## TASK DESCRIPTION
Give the count of lines in the data that include the string "Adhesive", with no added remarks.

## Items listed in a dataset

* * * *

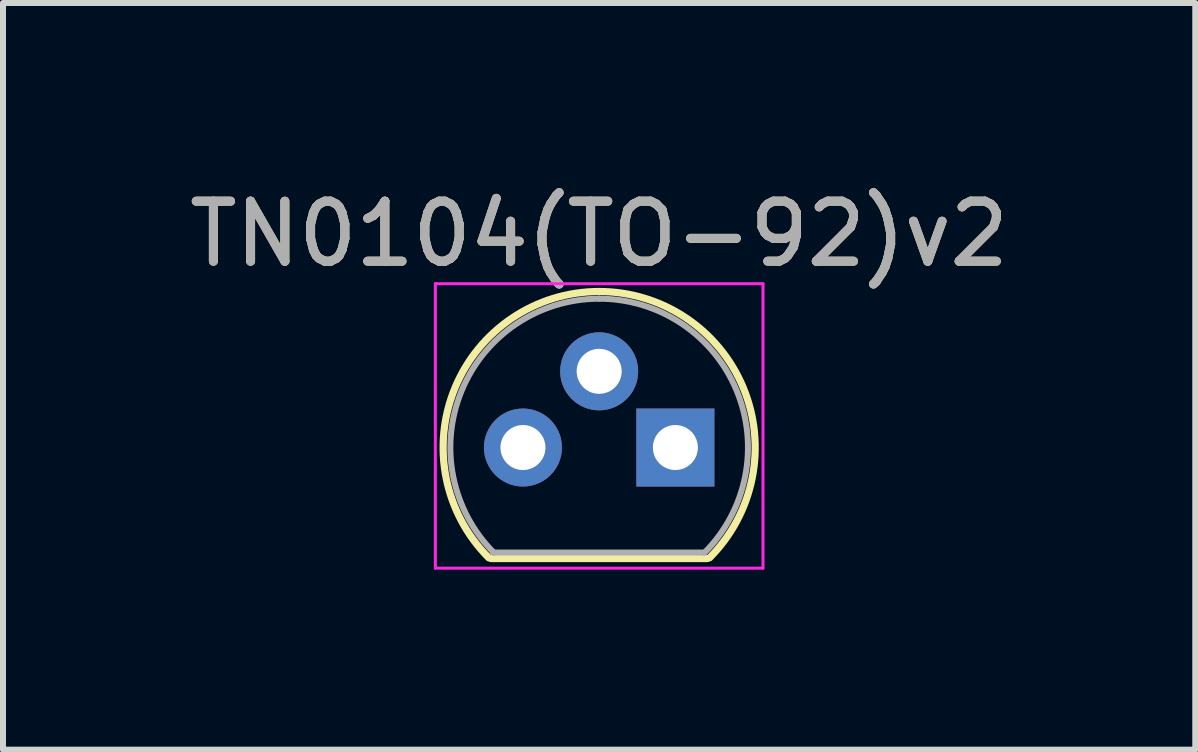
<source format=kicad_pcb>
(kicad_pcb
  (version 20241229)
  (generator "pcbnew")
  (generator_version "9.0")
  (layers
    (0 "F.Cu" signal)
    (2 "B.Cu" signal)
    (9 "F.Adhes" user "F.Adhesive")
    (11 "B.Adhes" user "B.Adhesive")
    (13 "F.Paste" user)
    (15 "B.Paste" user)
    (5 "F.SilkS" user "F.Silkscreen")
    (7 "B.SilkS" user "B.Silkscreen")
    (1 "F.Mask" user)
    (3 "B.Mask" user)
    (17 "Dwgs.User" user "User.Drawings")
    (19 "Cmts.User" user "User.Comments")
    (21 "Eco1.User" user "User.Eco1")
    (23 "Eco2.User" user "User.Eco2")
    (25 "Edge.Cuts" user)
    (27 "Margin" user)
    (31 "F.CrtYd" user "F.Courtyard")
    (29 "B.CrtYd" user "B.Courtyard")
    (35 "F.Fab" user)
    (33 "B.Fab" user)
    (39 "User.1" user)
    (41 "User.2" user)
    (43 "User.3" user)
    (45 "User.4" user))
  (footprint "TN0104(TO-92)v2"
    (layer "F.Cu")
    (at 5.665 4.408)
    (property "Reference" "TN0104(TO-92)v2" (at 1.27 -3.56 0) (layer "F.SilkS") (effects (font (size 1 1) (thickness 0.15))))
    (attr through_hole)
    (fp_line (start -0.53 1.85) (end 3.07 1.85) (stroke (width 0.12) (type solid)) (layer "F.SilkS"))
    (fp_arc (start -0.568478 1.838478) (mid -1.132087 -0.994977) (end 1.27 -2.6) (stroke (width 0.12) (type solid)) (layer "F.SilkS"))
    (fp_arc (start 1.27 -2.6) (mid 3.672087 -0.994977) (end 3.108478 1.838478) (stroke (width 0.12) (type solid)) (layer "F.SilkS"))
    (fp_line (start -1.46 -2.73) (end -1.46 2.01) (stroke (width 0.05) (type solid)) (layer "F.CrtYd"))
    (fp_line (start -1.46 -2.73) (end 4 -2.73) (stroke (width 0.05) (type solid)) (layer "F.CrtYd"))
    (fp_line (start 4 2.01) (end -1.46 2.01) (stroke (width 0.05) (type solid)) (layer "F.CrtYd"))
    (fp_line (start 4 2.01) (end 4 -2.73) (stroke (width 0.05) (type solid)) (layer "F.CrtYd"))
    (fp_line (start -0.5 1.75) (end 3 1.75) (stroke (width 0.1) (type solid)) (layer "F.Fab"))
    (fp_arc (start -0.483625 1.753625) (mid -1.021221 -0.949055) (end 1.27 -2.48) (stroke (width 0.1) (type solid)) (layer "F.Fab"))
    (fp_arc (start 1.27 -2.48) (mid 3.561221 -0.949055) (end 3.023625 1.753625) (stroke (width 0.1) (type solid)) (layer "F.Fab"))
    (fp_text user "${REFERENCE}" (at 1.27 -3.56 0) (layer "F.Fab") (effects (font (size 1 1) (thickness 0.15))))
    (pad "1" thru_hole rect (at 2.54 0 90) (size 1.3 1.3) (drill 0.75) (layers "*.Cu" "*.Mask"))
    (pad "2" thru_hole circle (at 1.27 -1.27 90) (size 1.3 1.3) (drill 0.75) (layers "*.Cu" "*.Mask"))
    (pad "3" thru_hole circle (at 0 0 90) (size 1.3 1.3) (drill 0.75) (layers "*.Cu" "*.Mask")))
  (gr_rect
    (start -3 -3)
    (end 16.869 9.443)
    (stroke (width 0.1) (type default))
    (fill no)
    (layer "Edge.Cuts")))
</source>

* * * *

## ANSWER BOX
2